There are a few souvenir stalls around, but the line is constant at the bakery, where you can buy fresh bread and sheep’s milk yogurt, a local specialty. The yogurt is really tasty – it has more of a bite than cow or goat yogurt, but it’s not overwhelming, and everyone milling around had a little container of the stuff that they were nursing. Any trip to Bulgaria will involve yogurt, I promise: one of the active cultures involved in yogurt-making is Lactobacillus bulgaricus, and Bulgarians are very proud to have this recognition.

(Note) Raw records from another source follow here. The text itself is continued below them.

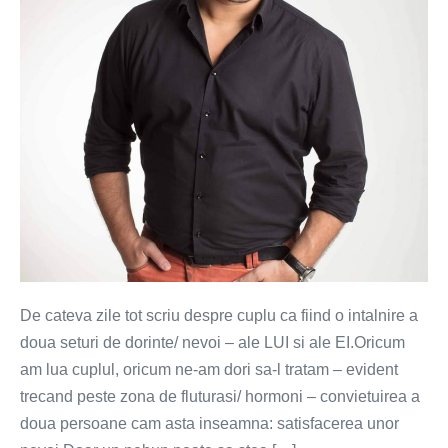
mare
greseala
in
cuplu
De cateva zile tot scriu despre cuplu ca fiind o intalnire a
doua seturi de dorinte/ nevoi – ale LUI si ale EI.Oricum
am lua cuplul, oricum ne-am dori sa-l tratam – evident
trecand peste zona de fluturasi/ hormoni – convietuirea a
doua persoane cam asta inseamna: satisfacerea unor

If you go to the shop and ask for milk, the shopkeeper will ask if you want pryasno (fresh) or kiselo (sour); this means, do you want regular milk, or do you want yogurt? It goes in everything, from soups to sauces, and most often it’s made from cow’s milk, but a long tradition of sheep farming in the southwest means that in this region, you’ll get the slightly smoky, full texture of sheep’s milk products. (It goes wonderfully with cherries and mint, both growing in abundance in June.)
I left Bulgaria not long after my trip to Rila, and it is with regret that I had not gone earlier so that I could find the excuse to go back and spend more time. Go! And let the spirit of sacred art breathe over your shoulders, while drinking in the mountains carpeted in forest.